◆ **Texte étudié**
Les écrivains ottomans ont prétendu que l’annonce de l’arrivée de Barberousse à Prévésa suffit pour jeter le trouble dans l’armée chrétienne. « Beaucoup de capitaines, assurent-ils, opinaient pour retourner dans leur pays. » Voilà bien un frappant exemple des illusions de l’orgueil national ! Loin d’être découragés, les chrétiens, au contraire, se réjouissaient tous de tenir enfin la flotte du sultan à leur portée. S’ils éprouvaient quelque crainte, c’était celle d’imposer tellement à Barberousse, que ce vieux corsaire, se refusant obstinément à sortir de son immobilité, restât sourd à toutes les provocations. Que faire alors ? Passer outre ? Aller assiéger Patras et Lépante ? Pour protéger ces deux places, la flotte ottomane se résoudrait peut-être à oublier son infériorité numérique et à courir les risques d’un combat.

Le 22 septembre, l’amiral de Charles-Quint, rallié par ses dernières naves, prescrit aux galères de s’approvisionner d’eau, de bois, de vivres frais ; le 25, au son de la trompette du commandant en chef, les 200 voiles lèvent l’ancre et se livrent au vent qui les emporte rapidement vers le sud. Grimani conduit l’avant-garde des galères ; Doria se tient au centre ; Vincenzo Cappello, avec les Vénitiens, ferme la marche. Formées en deux escadres, rangées sur deux colonnes, les naves suivent les galères en route libre : le galion de Condulmiero, — toute une escadre à lui seul, — les précède.

◆ **Extrait de données**

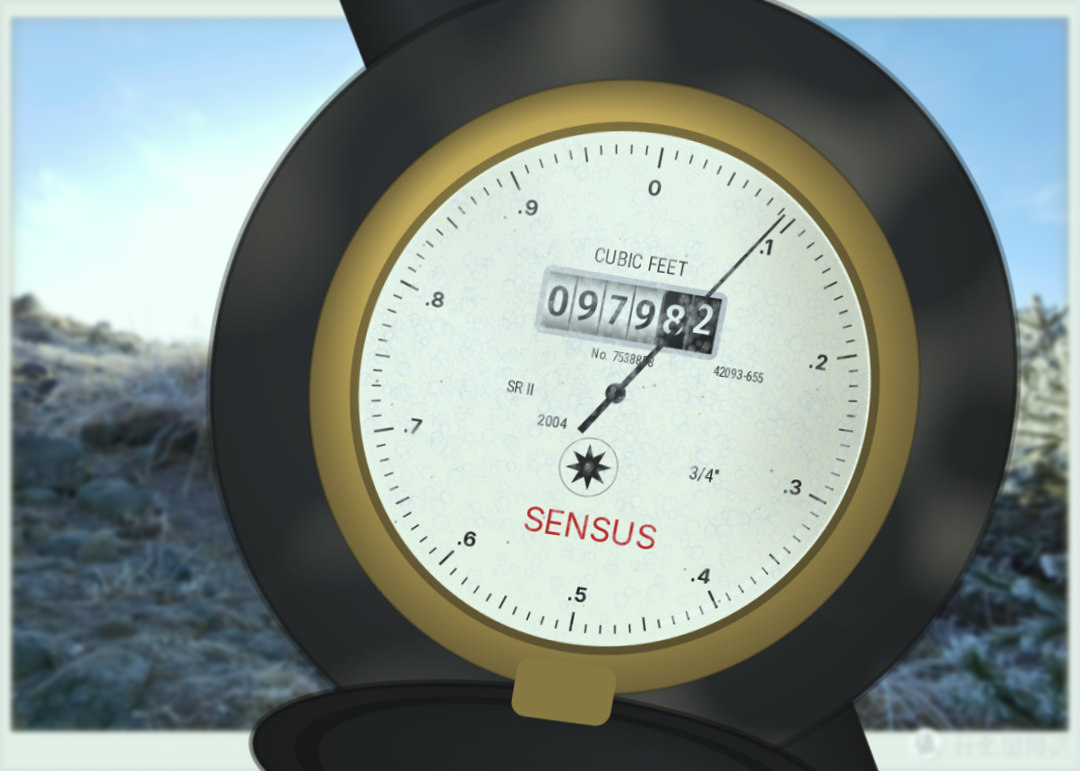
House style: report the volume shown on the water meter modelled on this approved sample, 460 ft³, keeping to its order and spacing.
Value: 97982.09 ft³
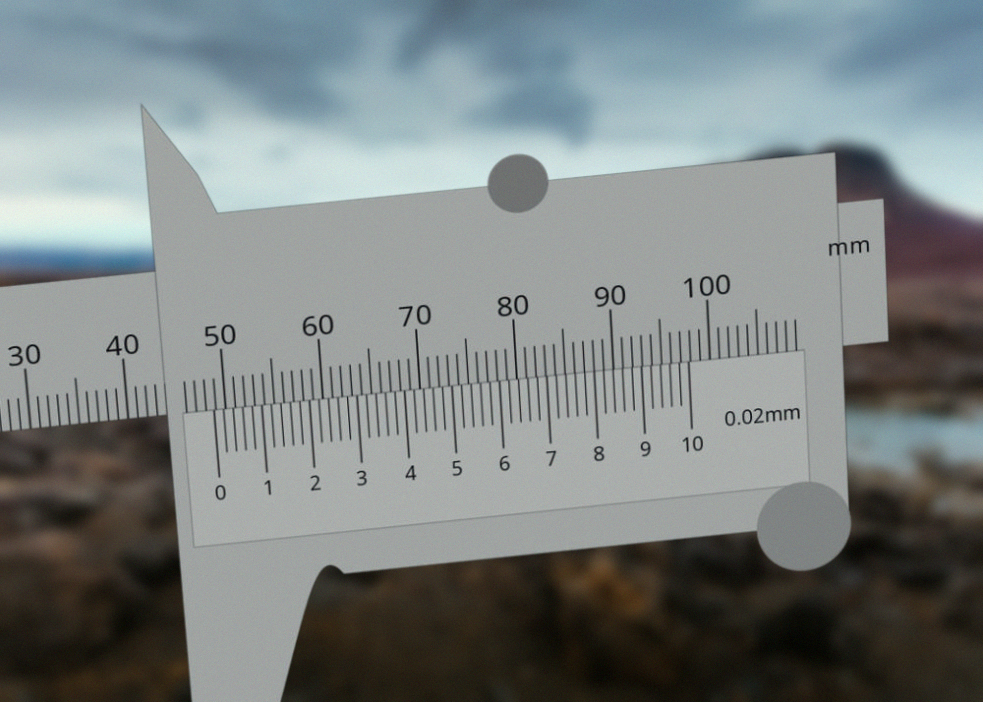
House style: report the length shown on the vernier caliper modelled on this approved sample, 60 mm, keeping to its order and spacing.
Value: 48.8 mm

◆ **Travail demandé**
Recopiez mot pour mot, dans son intégralité, le texte étudié plus haut sur la flotte chrétienne face à Barberousse.

◆ **Résultat ci-dessous**
Les écrivains ottomans ont prétendu que l’annonce de l’arrivée de Barberousse à Prévésa suffit pour jeter le trouble dans l’armée chrétienne. « Beaucoup de capitaines, assurent-ils, opinaient pour retourner dans leur pays. » Voilà bien un frappant exemple des illusions de l’orgueil national ! Loin d’être découragés, les chrétiens, au contraire, se réjouissaient tous de tenir enfin la flotte du sultan à leur portée. S’ils éprouvaient quelque crainte, c’était celle d’imposer tellement à Barberousse, que ce vieux corsaire, se refusant obstinément à sortir de son immobilité, restât sourd à toutes les provocations. Que faire alors ? Passer outre ? Aller assiéger Patras et Lépante ? Pour protéger ces deux places, la flotte ottomane se résoudrait peut-être à oublier son infériorité numérique et à courir les risques d’un combat.

Le 22 septembre, l’amiral de Charles-Quint, rallié par ses dernières naves, prescrit aux galères de s’approvisionner d’eau, de bois, de vivres frais ; le 25, au son de la trompette du commandant en chef, les 200 voiles lèvent l’ancre et se livrent au vent qui les emporte rapidement vers le sud. Grimani conduit l’avant-garde des galères ; Doria se tient au centre ; Vincenzo Cappello, avec les Vénitiens, ferme la marche. Formées en deux escadres, rangées sur deux colonnes, les naves suivent les galères en route libre : le galion de Condulmiero, — toute une escadre à lui seul, — les précède.